In the past decade or so, many microfinance institutions (MFIs) have experimented with alternative delivery channels to reduce costs, facilitate greater outreach to hard-to-reach areas, and increase customer convenience. In theory, mobile phones could be used to reach many more customers at a lower cost than any existing delivery channel. Yet despite this potential, in the vast majority of countries there is not yet an existing m-banking service that MFIs can leverage. M-banking to date has largely been driven by MNOs and, to a lesser extent, by some large banks. MFIs have by and large not played a significant role in the implementation of m-banking services.
There are fundamental reasons why MFIs are generally not positioned to get into m-banking early on.

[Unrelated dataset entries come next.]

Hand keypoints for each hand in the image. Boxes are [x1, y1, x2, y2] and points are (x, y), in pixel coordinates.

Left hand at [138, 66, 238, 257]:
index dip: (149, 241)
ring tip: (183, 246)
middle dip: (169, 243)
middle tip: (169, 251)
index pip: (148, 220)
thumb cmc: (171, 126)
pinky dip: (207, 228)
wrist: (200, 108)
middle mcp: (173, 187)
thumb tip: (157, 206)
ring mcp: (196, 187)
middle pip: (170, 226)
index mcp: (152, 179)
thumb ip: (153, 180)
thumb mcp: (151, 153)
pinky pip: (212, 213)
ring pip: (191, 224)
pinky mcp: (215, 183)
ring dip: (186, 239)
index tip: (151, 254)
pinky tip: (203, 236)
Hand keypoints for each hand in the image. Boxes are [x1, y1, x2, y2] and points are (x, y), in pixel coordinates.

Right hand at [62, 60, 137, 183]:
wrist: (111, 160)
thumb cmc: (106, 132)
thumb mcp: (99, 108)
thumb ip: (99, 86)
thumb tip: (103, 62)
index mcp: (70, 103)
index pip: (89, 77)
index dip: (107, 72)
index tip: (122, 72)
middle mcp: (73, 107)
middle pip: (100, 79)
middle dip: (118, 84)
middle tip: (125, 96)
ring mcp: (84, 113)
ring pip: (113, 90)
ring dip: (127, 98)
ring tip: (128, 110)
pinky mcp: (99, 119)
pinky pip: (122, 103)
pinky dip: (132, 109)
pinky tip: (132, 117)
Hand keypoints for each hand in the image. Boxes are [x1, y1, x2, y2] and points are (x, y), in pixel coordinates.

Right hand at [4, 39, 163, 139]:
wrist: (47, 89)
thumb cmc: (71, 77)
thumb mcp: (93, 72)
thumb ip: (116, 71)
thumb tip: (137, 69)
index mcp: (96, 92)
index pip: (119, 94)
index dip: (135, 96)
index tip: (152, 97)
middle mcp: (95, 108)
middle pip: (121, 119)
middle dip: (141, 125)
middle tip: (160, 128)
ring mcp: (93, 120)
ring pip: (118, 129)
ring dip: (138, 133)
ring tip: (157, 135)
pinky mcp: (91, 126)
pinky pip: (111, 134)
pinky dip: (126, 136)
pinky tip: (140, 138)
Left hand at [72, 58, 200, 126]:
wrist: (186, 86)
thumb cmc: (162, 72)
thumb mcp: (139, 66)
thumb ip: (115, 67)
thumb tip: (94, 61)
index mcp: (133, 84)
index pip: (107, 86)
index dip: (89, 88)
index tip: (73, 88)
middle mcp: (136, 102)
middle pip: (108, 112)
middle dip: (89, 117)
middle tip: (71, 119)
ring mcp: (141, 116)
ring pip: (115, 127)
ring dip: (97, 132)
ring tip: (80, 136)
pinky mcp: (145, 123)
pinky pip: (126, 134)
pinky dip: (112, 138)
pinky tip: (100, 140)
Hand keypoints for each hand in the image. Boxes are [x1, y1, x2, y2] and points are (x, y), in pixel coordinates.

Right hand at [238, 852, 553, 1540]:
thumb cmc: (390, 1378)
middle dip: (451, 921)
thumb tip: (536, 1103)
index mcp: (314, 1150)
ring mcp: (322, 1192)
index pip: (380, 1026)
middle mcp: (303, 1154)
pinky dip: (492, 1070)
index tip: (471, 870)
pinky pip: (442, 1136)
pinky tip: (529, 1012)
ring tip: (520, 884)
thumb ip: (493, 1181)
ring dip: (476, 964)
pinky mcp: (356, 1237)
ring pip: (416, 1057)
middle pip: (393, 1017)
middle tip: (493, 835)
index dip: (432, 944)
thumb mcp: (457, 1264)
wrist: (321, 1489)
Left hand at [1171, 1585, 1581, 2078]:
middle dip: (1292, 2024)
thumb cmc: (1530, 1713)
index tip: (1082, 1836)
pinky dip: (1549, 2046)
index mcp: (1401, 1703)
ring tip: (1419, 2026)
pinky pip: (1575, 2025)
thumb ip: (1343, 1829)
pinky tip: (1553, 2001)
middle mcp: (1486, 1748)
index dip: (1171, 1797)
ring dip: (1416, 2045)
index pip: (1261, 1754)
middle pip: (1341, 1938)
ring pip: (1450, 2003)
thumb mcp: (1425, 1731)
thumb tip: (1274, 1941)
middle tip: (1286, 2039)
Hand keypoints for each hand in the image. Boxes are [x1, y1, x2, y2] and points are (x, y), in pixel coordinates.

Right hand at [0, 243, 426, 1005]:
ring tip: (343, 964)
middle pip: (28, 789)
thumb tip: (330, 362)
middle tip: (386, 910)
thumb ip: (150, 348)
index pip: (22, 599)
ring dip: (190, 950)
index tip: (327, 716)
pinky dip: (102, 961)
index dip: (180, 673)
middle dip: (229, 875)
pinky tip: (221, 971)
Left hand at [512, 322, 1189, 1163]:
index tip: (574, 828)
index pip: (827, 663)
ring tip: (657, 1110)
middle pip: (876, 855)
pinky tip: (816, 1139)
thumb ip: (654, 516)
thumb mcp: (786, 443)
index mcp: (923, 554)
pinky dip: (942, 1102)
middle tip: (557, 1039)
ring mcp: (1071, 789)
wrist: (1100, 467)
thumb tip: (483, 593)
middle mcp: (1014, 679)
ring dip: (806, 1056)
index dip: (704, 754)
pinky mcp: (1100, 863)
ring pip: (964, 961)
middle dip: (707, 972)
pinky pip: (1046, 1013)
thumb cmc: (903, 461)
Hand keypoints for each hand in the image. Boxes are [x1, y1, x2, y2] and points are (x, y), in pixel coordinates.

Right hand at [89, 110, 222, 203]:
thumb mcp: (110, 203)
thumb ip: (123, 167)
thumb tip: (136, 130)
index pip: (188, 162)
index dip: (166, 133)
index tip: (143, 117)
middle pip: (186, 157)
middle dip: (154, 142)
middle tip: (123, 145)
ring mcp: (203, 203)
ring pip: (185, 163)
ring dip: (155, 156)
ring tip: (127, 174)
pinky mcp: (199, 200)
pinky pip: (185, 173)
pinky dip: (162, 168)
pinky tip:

Most m-banking deployments provide transfers, a service that very few MFIs provide. Indeed, MFIs and successful m-banking businesses occupy different worlds today. The MFI world is focused on credit and maybe some savings, while the m-banking world is focused on transfers and payments. The MFI world largely uses unsophisticated backend systems while the m-banking world uses some of the most sophisticated backend systems we know today (even better than some banks). The MFI world focuses on creating low-cost, human-driven infrastructure, while the m-banking world is tied into and uses payment systems infrastructure. It is not surprising then that these two worlds have not yet aligned.
This Focus Note aims to do two things: (i) explore the various roles that MFIs can play in m-banking and (ii) explore the potential benefits MFIs and their customers expect to gain from pursuing m-banking.